O secretário-geral da Organização das Nações Unidas (ONU), António Guterres, na abertura de fóruns internacionais, não se cansa de puxar a orelha dos líderes globais sobre a urgência do combate à emergência climática e sobre a vergonha em ainda se conceder subsídios às indústrias baseadas em combustíveis fósseis.

Ele defende taxar o Big Oil para compensar as perdas e danos dos países vulneráveis ao clima extremo e acusa as petroleiras de venderem mentiras por meio da desinformação climática. “Estamos em uma estrada para o inferno climático com o pé no acelerador”, afirmou durante a abertura da COP27 em Sharm El-Sheikh, no Egito, em novembro passado. “Ou fazemos um pacto de solidariedade ou um pacto de suicídio coletivo”, sentenciou.

Um relatório da Agência Internacional de Energia (IEA) mostra que as emissões globais do setor energético bateram novo recorde em 2022, alcançando um patamar de 36 bilhões de toneladas de CO2, como destacou o ClimaInfo. Vale lembrar que a meta para o setor é de uma redução de 7% ao ano, para que se consiga cortar à metade as emissões setoriais até 2030. 

Em 2014, a organização Natural Resources Defense Council (NRDC) já sinalizava para seis fatos essenciais que depunham contra subsídios à Big Oil: 1) eles custam dezenas de bilhões de dólares aos contribuintes todos os anos; 2) os subsídios perduram há mais de um século; 3) são permanentes; 4) representam um direito corporativo desatualizado; 5) contribuem com a queima de combustíveis fósseis, a principal causa da poluição por carbono; e 6) os preços do petróleo não justificam subsídios à produção.

Infelizmente ainda não é possível dizer que a indústria do petróleo está nadando contra a maré.

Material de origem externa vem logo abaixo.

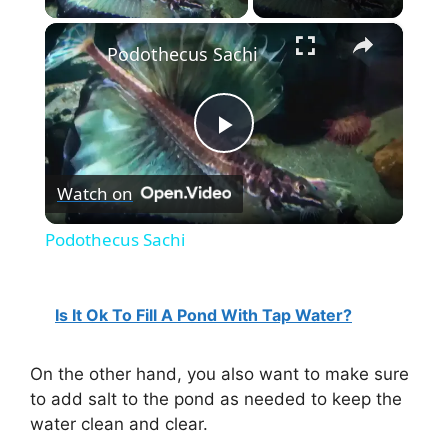
×
Podothecus Sachi
P
Watch on
l
Podothecus Sachi
a
Is It Ok To Fill A Pond With Tap Water?
y
On the other hand, you also want to make sure
V
to add salt to the pond as needed to keep the
water clean and clear.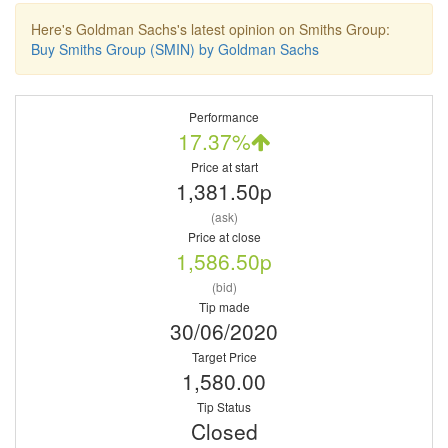
Here's Goldman Sachs's latest opinion on Smiths Group:
Buy Smiths Group (SMIN) by Goldman Sachs
Performance
17.37%
Price at start
1,381.50p
(ask)
Price at close
1,586.50p
(bid)
Tip made
30/06/2020
Target Price
1,580.00
Tip Status
Closed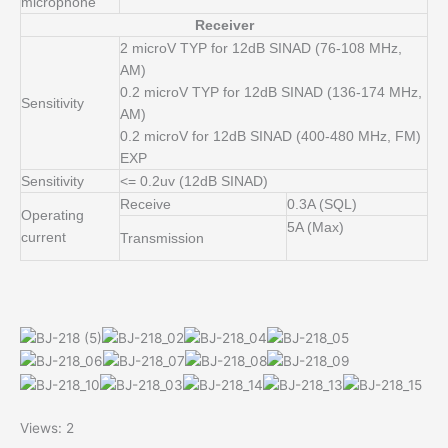
microphone
Receiver
2 microV TYP for 12dB SINAD (76-108 MHz,
AM)
0.2 microV TYP for 12dB SINAD (136-174 MHz,
Sensitivity
AM)
0.2 microV for 12dB SINAD (400-480 MHz, FM)
EXP
Sensitivity
<= 0.2uv (12dB SINAD)
Receive
0.3A (SQL)
Operating
5A (Max)
current
Transmission
Views: 2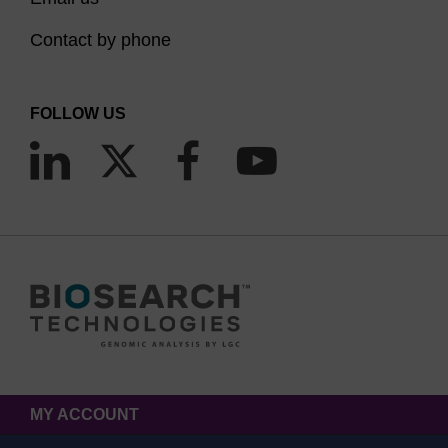
Contact by phone
FOLLOW US
MY ACCOUNT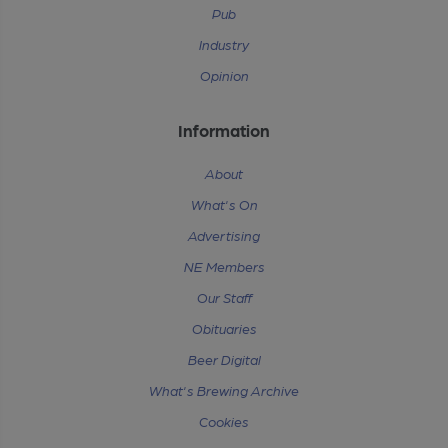
Pub
Industry
Opinion
Information
About
What's On
Advertising
NE Members
Our Staff
Obituaries
Beer Digital
What's Brewing Archive
Cookies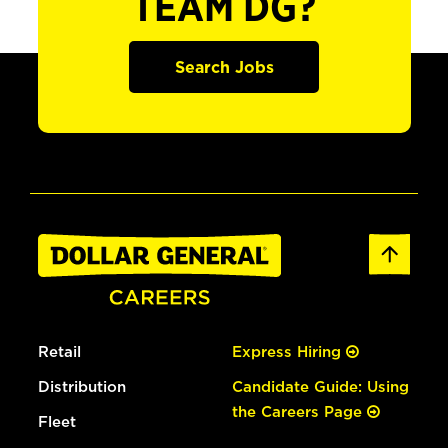
TEAM DG?
Search Jobs
Retail
Express Hiring
Distribution
Candidate Guide: Using
the Careers Page
Fleet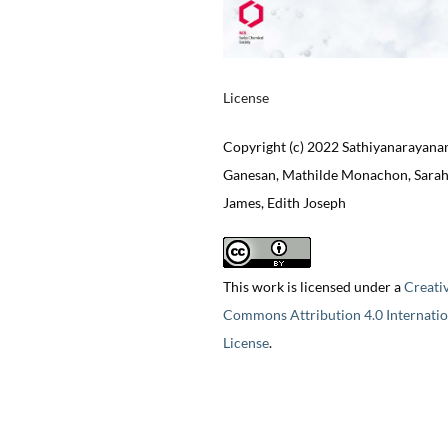
License
Copyright (c) 2022 Sathiyanarayana
Ganesan, Mathilde Monachon, Sarah
James, Edith Joseph
This work is licensed under a
Creati
Commons Attribution 4.0 Internatio
License
.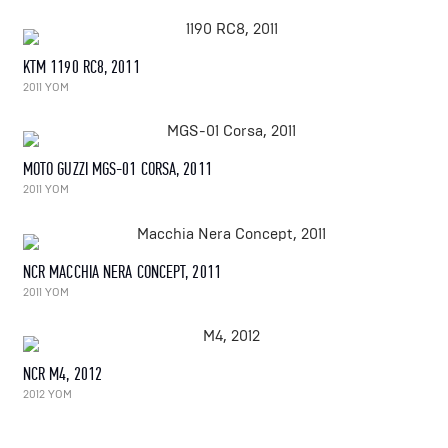
KTM 1190 RC8, 2011
2011 YOM
MOTO GUZZI MGS-01 CORSA, 2011
2011 YOM
NCR MACCHIA NERA CONCEPT, 2011
2011 YOM
NCR M4, 2012
2012 YOM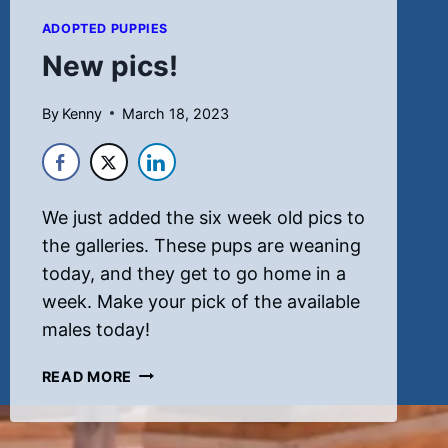
ADOPTED PUPPIES
New pics!
By
Kenny
March 18, 2023
We just added the six week old pics to
the galleries. These pups are weaning
today, and they get to go home in a
week. Make your pick of the available
males today!
NEW
READ MORE
PICS!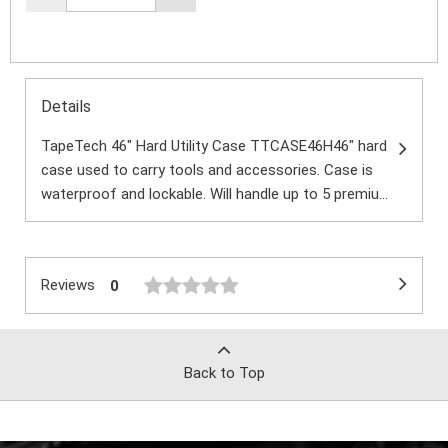
Details
TapeTech 46" Hard Utility Case TTCASE46H46″ hard
case used to carry tools and accessories. Case is
waterproof and lockable. Will handle up to 5 premiu...
Reviews
0
Back to Top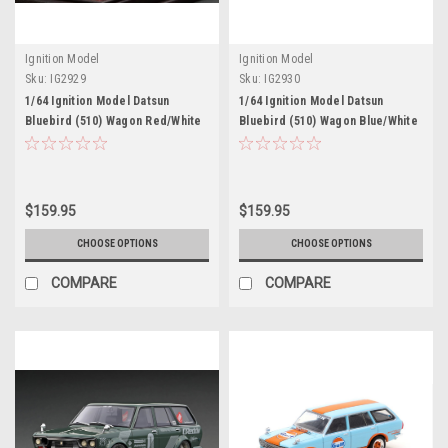
Ignition Model
Ignition Model
Sku:
IG2929
Sku:
IG2930
1/64 Ignition Model Datsun
1/64 Ignition Model Datsun
Bluebird (510) Wagon Red/White
Bluebird (510) Wagon Blue/White
$159.95
$159.95
CHOOSE OPTIONS
CHOOSE OPTIONS
COMPARE
COMPARE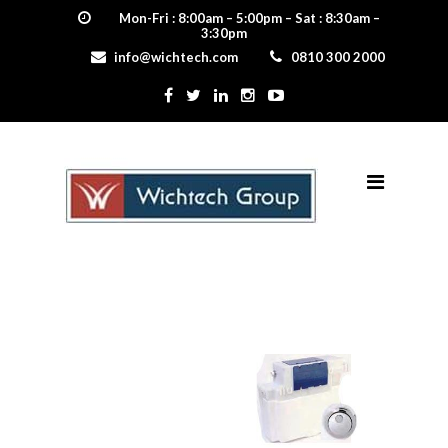
Mon-Fri : 8:00am – 5:00pm – Sat : 8:30am –
3:30pm
info@wichtech.com
0810 300 2000
proteus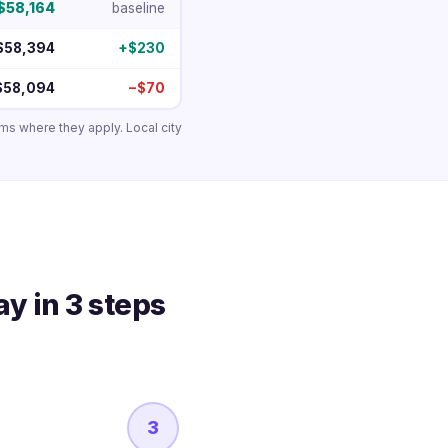
$58,164
baseline
$58,394
+$230
$58,094
−$70
ums where they apply. Local city
y in 3 steps
3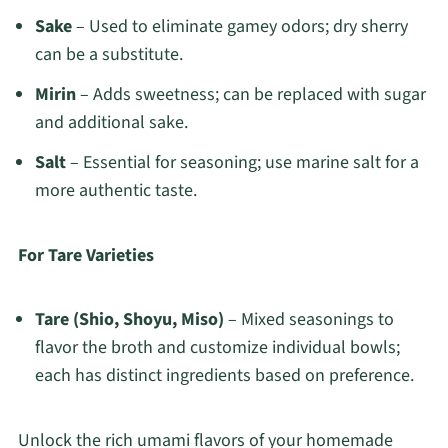
Sake
– Used to eliminate gamey odors; dry sherry
can be a substitute.
Mirin
– Adds sweetness; can be replaced with sugar
and additional sake.
Salt
– Essential for seasoning; use marine salt for a
more authentic taste.
For Tare Varieties
Tare (Shio, Shoyu, Miso)
– Mixed seasonings to
flavor the broth and customize individual bowls;
each has distinct ingredients based on preference.
Unlock the rich umami flavors of your homemade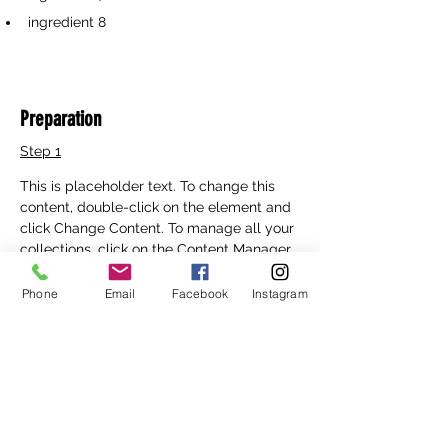
ingredient 8
Preparation
Step 1
This is placeholder text. To change this 
content, double-click on the element and 
click Change Content. To manage all your 
collections, click on the Content Manager 
button in the Add panel on the left.
Phone
Email
Facebook
Instagram
Step 2
This is placeholder text. To change this 
content, double-click on the element and 
click Change Content. To manage all your 
collections, click on the Content Manager 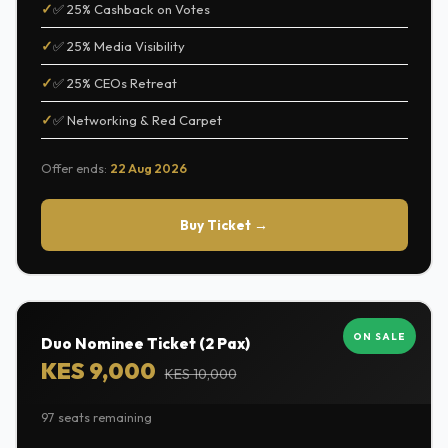
✅ 25% Cashback on Votes
✅ 25% Media Visibility
✅ 25% CEOs Retreat
✅ Networking & Red Carpet
Offer ends:
22 Aug 2026
Buy Ticket →
ON SALE
Duo Nominee Ticket (2 Pax)
KES 9,000
KES 10,000
97 seats remaining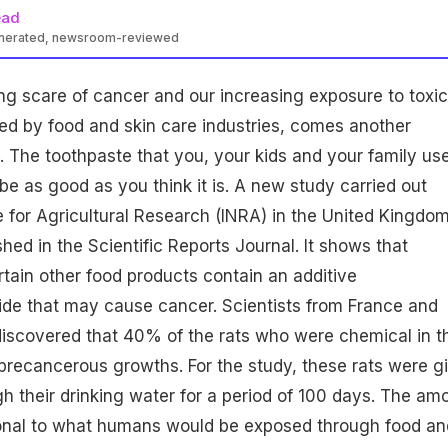
ead
enerated, newsroom-reviewed
g scare of cancer and our increasing exposure to
toxic
d by food and skin care industries, comes another
. The toothpaste that you, your kids and your family us
e as good as you think it is. A new study carried out
te for Agricultural Research (INRA) in the United Kingdo
hed in the Scientific Reports Journal. It shows that
tain other food products contain an additive
ide
that may cause cancer. Scientists from France and
scovered that 40% of the rats who were chemical in th
precancerous growths. For the study, these rats were g
h their drinking water for a period of 100 days. The am
onal to what humans would be exposed through food an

Afinal, é amparada por subsídios governamentais e pelo deus-mercado. A próxima Conferência do Clima, a COP28 marcada para acontecer em novembro em Dubai, nos Emirados Árabes, tem como presidente o sultão Al Jaber, CEO de indústria petrolífera daquele país. Pode-se, no mínimo, inferir que os lobistas do petróleo vão se sentir em casa para tentar frear avanços na transição energética. 

Enquanto a indústria fóssil lucra, o saldo da humanidade frente à crise climática está no vermelho, diante da janela de oportunidades cada vez mais estreita para frear o aquecimento e assegurar a manutenção da vida como se conhece hoje no planeta.

(*) Daniela Vianna é jornalista, doutora em Ciências Ambientais (PROCAM), colaboradora do ClimaInfo e pós-doutoranda do Saúde Planetária Brasil, ligado ao Instituto de Estudos Avançados da USP.